- [TEXT EXCERPT]:
Segment Open

To be a bigger success, broadband deployment initiatives should expand to include a wider array of families so it’s not just those with kids getting subsidized school lunches, said Free Press Research Director Derek Turner. The product costing about $10 monthly now should instead be free, he said. “If they were really concerned about getting everyone online, they would offer a free broadband product.” At $10, cable ISPs are “still making a huge profit,” said Turner, whose group wants broadband service to be classified a Title II telecom service. But $10 “is an attractive price point” for broadband, he said. Increasing programming prices (CD June 10 p1) have meant cable operators’ profit margins for selling video have declined, and to make up for that the companies have been raising prices for broadband and for bundled packages, said Turner.

Average peak connection speeds have tripled in the past five years, Powell said in the opening speech. “But like everyone, we want to deliver more. We want every American to have access to broadband.” Cable operators sell broadband to rich and poor alike, and those in rural and urban areas, he said. “We don’t cherry pick.” The operators “serve everyone throughout our footprint,” Powell said. Eighty-five percent of homes can buy broadband with speeds of at least 100 Mbps, he said. “Many people like to denigrate” U.S. broadband compared to other countries like France and Latvia that are smaller geographically and population-wise, said Powell. “Our challenges are different, but our results are nonetheless impressive.” Ten of the world’s top-15 speed regions are in the U.S., he said.

Segment Closed

- [EXTRACTED INFORMATION]:
Segment Open

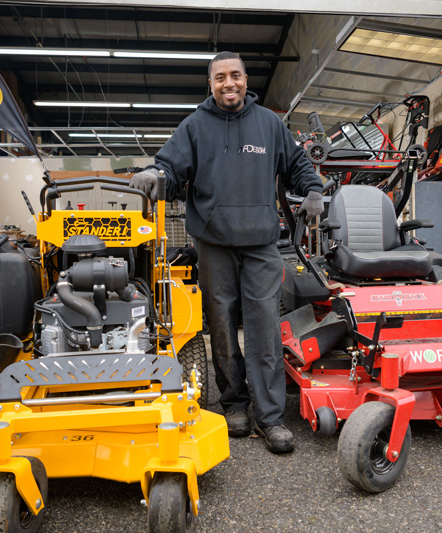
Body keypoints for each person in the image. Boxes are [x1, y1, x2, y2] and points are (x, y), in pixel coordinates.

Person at [130, 51, 323, 453]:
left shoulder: (269, 124)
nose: (229, 83)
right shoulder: (195, 126)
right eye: (220, 78)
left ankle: (270, 417)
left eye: (235, 75)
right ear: (211, 83)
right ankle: (234, 404)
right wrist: (154, 173)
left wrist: (314, 190)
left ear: (246, 78)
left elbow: (298, 164)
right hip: (214, 245)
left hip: (261, 245)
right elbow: (169, 166)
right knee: (220, 327)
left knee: (264, 329)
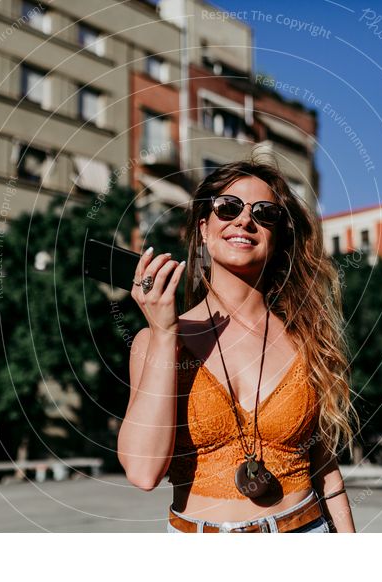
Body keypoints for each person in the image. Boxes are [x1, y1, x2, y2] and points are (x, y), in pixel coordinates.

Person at [117, 159, 358, 533]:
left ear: (276, 237)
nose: (245, 221)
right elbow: (143, 471)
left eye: (264, 214)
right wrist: (166, 334)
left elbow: (327, 473)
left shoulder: (307, 337)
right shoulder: (156, 341)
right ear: (204, 227)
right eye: (228, 208)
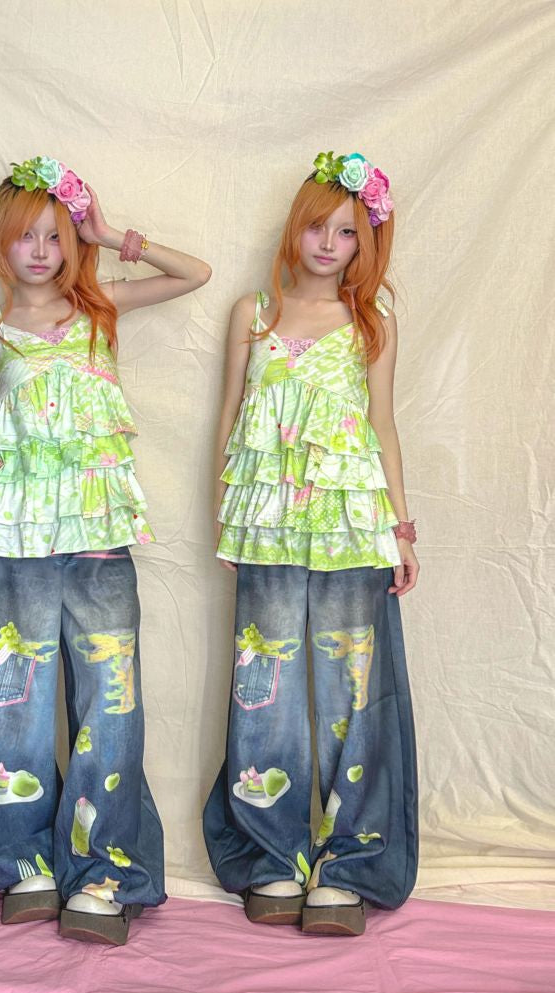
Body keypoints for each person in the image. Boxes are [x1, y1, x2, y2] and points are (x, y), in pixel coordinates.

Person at [0, 155, 211, 946]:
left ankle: (104, 872)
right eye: (24, 236)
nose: (40, 251)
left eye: (55, 236)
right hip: (13, 532)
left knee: (110, 698)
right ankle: (23, 863)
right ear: (0, 243)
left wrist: (108, 233)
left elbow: (194, 273)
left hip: (97, 532)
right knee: (14, 697)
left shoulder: (100, 307)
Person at [202, 151, 418, 936]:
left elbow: (382, 425)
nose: (329, 244)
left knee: (351, 692)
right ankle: (272, 854)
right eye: (317, 227)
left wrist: (401, 529)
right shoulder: (253, 313)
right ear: (295, 230)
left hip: (350, 525)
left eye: (347, 232)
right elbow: (230, 416)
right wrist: (222, 511)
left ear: (366, 243)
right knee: (265, 688)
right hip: (266, 522)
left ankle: (350, 863)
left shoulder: (371, 322)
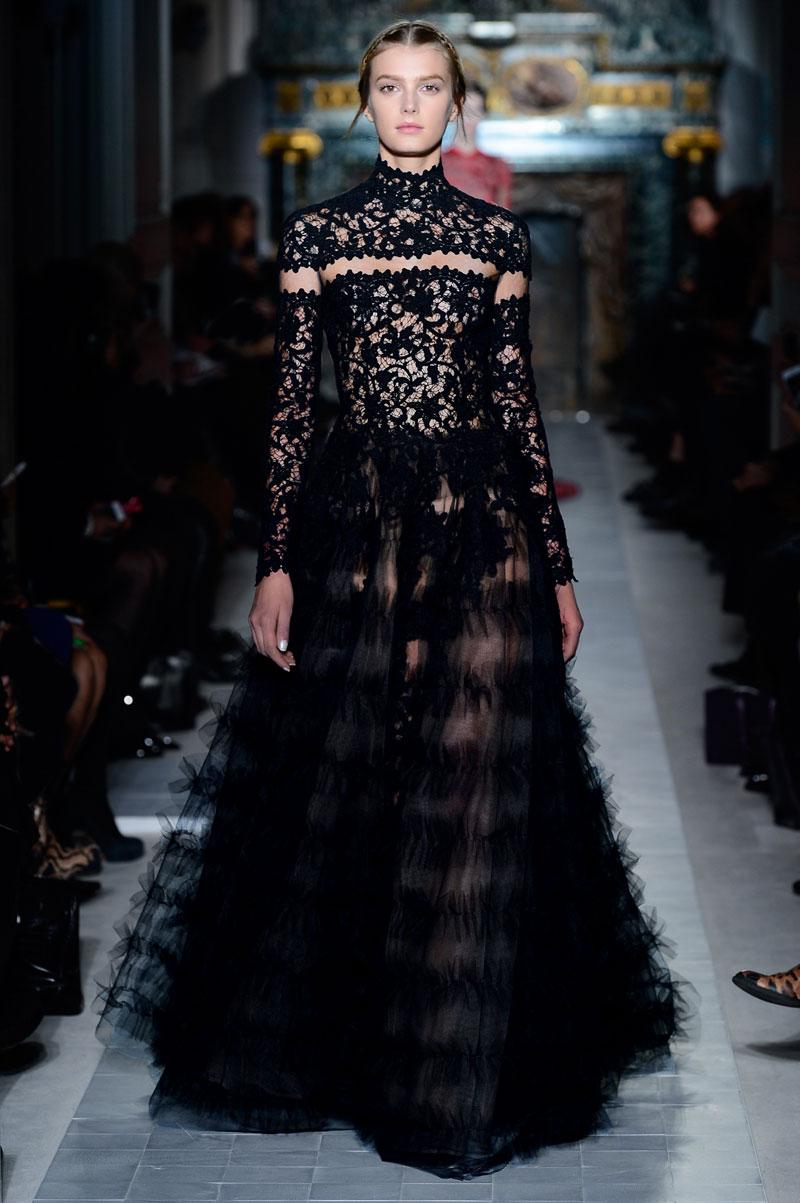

Segment Closed

- [DIRECTIONS FOR THIS TASK]:
Continue the text on broadband access and cable pricing from where it stops, leaving the items as they are.

- [ANSWER FOR THE TASK]:
Cox emphasizes how getting broadband relates to a potential subscriber’s life, said the spokeswoman. “Relevance is a really important factor.” There “are definite positive impacts from the Internet that can help both with educational outcomes as well as economic improvement.” Apart from price, relevance is a “big piece” of digital-divide barrier, she said. Other individual operators and NCTA had no comment for this article.

NCTA members in practice aren’t fully committed to an open Internet, said Turner. He cited Comcast’s decision to not count toward since-discarded bandwidth caps the company’s own video sent to Xboxes. “It’s a little bit early for the NCTA and cable operators to say they're on the side of angels when it comes to net neutrality,” said Turner. Much of operators’ spending has gone toward set-top boxes and cable modems, not broadband service improvements such as by connecting fiber directly to homes, he said. “Cable hasn’t expanded their rural deployments at all.”